EXERCISE DIRECTIONS: Your task is to output the entries below word for word.

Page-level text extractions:
★ ★ ★ ★

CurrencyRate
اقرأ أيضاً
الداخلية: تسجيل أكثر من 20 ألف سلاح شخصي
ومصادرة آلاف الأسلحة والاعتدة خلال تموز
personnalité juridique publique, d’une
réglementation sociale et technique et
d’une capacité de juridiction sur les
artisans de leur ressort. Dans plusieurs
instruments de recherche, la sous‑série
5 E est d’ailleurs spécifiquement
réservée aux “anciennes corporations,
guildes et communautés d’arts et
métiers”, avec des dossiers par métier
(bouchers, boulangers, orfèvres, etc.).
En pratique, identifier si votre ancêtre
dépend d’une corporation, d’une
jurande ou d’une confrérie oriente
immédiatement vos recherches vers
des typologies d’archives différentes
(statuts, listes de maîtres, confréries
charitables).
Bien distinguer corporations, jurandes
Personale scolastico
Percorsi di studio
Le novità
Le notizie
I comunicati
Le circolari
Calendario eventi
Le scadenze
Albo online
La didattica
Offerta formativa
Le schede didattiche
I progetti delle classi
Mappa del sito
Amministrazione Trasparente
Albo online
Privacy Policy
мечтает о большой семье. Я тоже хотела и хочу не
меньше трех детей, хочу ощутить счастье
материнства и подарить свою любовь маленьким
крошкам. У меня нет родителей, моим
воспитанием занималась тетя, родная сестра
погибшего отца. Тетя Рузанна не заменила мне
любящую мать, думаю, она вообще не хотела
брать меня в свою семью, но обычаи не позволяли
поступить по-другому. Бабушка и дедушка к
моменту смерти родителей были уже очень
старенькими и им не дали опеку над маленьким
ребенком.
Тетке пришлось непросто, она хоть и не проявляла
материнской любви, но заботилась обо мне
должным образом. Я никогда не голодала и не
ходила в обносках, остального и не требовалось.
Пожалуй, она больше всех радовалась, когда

★ ★ ★ ★

TASK RESPONSE:
CurrencyRate
اقرأ أيضاً
الداخلية: تسجيل أكثر من 20 ألف سلاح شخصي
ومصادرة آلاف الأسلحة والاعتدة خلال تموز
personnalité juridique publique, d’une
réglementation sociale et technique et
d’une capacité de juridiction sur les
artisans de leur ressort. Dans plusieurs
instruments de recherche, la sous‑série
5 E est d’ailleurs spécifiquement
réservée aux “anciennes corporations,
guildes et communautés d’arts et
métiers”, avec des dossiers par métier
(bouchers, boulangers, orfèvres, etc.).
En pratique, identifier si votre ancêtre
dépend d’une corporation, d’une
jurande ou d’une confrérie oriente
immédiatement vos recherches vers
des typologies d’archives différentes
(statuts, listes de maîtres, confréries
charitables).
Bien distinguer corporations, jurandes
Personale scolastico
Percorsi di studio
Le novità
Le notizie
I comunicati
Le circolari
Calendario eventi
Le scadenze
Albo online
La didattica
Offerta formativa
Le schede didattiche
I progetti delle classi
Mappa del sito
Amministrazione Trasparente
Albo online
Privacy Policy
мечтает о большой семье. Я тоже хотела и хочу не
меньше трех детей, хочу ощутить счастье
материнства и подарить свою любовь маленьким
крошкам. У меня нет родителей, моим
воспитанием занималась тетя, родная сестра
погибшего отца. Тетя Рузанна не заменила мне
любящую мать, думаю, она вообще не хотела
брать меня в свою семью, но обычаи не позволяли
поступить по-другому. Бабушка и дедушка к
моменту смерти родителей были уже очень
старенькими и им не дали опеку над маленьким
ребенком.
Тетке пришлось непросто, она хоть и не проявляла
материнской любви, но заботилась обо мне
должным образом. Я никогда не голодала и не
ходила в обносках, остального и не требовалось.
Пожалуй, она больше всех радовалась, когда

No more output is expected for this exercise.